» **TEXTE EXTRAIT**
::::

Dans sa Manière d'écrire l'histoire, Mably a dit : « Ce n'est pas la peine d'écrire l'histoire pour n'en faire qu'un poison ... Il me semble que c'est à l'igno­rance du droit naturel ou à la lâcheté avec laquelle la plupart des historiens modernes trahissent par flatte­rie leur conscience, qu'on doit l'insipidité dégoûtante de leurs ouvrages. » Mably ne mâchait pas ses mots ; ils étaient justes et il ne pouvait en avoir d'assez flé­trissants pour des ouvrages aussi néfastes. Leur plutar­quisme a complètement travesti l'histoire en faussant les figures et les époques, en se taisant sur des faits essentiels, sur leurs véritables origines et caractères, en dissimulant ou en dépréciant l'action populaire venue des masses humaines, cela pour encenser jusque dans leurs pires turpitudes les sinistres et sanglants cabo­tins qui régnèrent et ne furent, à de très rares excep­tions, que de calamiteux imbéciles. N'allait-on pas, au temps de Mably, jusqu'à trouver « charmantes » leurs « évacuations », (Journal de Barbier), et à se disputer l'honneur de leur torcher le derrière ! Or, on ne peut dire que le plutarquisme est spécial à une époque. Il sévit encore plus en démocratie qu'en autocratie, en raison de ce principe bien simple que la démocratie doit convaincre, tandis que l'autocratie n'a qu'à s'imposer. Quand elle ne veut pas convaincre par la vérité, la démocratie est amenée à user du mensonge plus que l'autocratie. On voit ainsi, par exemple, M. Herriot renchérir, au nom des principes des droits de l'homme, sur les louanges du plutarquisme à l'égard de Bossuet en célébrant la tolérance, le sens humain, la frater­nité et l'amitié humaines de ce prélat qui fut le plus pontifiant des inquisiteurs, le plus implacable des escla­vagistes, le plus pompeux des flagorneurs de la royauté et le plus étroit des casuistes. Le catholique Bordas De­ moulin déclarait que « Voltaire prêchant la tolérance, la liberté et la fraternité, était plus chrétien que Bossuet défendant l'intolérance et la théocratie ». Le laïque et démocrate Herriot met Bossuet sur le même plan que Voltaire, et peut-être le trouve-t-il meilleur libre­-penseur !

::::

» **TÂCHE DONNÉE**
Indiquez, d'après l'extrait sur le plutarquisme, la raison pour laquelle celui-ci sévit davantage en démocratie qu'en autocratie.

» **ITEMS ENREGISTRÉS**
::::

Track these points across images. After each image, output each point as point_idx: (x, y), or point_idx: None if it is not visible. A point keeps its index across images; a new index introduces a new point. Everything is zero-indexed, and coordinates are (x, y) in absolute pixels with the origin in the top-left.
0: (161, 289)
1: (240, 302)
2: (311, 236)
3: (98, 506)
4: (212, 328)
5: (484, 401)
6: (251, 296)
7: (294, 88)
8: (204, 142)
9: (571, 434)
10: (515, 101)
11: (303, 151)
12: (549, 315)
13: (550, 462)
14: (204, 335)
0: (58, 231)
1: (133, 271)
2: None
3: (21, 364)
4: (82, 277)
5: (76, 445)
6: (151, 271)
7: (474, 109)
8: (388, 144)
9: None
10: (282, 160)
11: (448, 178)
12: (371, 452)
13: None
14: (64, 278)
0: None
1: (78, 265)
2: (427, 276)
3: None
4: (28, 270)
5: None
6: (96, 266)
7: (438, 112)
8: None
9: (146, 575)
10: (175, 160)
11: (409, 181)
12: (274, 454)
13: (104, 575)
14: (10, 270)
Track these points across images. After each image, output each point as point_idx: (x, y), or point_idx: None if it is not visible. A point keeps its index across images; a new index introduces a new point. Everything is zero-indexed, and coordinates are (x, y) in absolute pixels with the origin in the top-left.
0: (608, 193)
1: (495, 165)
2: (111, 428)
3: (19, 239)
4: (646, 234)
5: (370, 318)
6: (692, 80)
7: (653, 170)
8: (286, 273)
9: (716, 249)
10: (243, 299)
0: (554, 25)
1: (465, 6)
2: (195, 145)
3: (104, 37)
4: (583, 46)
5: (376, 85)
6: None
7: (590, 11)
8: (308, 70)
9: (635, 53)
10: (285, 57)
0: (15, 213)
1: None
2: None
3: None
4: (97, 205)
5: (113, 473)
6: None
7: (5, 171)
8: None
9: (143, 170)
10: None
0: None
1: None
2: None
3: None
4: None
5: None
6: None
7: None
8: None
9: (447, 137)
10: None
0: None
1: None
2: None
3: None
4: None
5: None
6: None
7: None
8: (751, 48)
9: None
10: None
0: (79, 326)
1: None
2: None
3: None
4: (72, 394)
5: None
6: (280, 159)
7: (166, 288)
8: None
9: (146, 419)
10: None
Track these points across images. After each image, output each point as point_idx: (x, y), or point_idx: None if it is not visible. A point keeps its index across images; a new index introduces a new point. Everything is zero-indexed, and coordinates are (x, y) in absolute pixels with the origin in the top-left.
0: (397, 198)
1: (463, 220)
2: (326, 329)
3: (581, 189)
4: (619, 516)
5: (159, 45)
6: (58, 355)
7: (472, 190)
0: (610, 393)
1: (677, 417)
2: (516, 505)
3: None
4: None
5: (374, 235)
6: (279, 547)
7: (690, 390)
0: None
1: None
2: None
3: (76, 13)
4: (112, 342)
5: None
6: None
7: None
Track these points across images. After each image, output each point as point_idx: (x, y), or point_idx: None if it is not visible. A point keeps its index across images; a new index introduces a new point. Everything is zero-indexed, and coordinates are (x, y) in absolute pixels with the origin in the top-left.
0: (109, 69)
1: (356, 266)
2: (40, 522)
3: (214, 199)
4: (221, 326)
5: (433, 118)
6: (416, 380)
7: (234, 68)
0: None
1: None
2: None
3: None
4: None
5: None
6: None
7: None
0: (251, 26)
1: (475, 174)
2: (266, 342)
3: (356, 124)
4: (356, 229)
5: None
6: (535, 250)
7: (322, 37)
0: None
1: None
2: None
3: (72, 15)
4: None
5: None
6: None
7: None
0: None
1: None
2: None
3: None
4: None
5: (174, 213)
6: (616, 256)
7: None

::::

» **SOLUTION PROPOSÉE**
La démocratie doit convaincre, tandis que l'autocratie n'a qu'à s'imposer.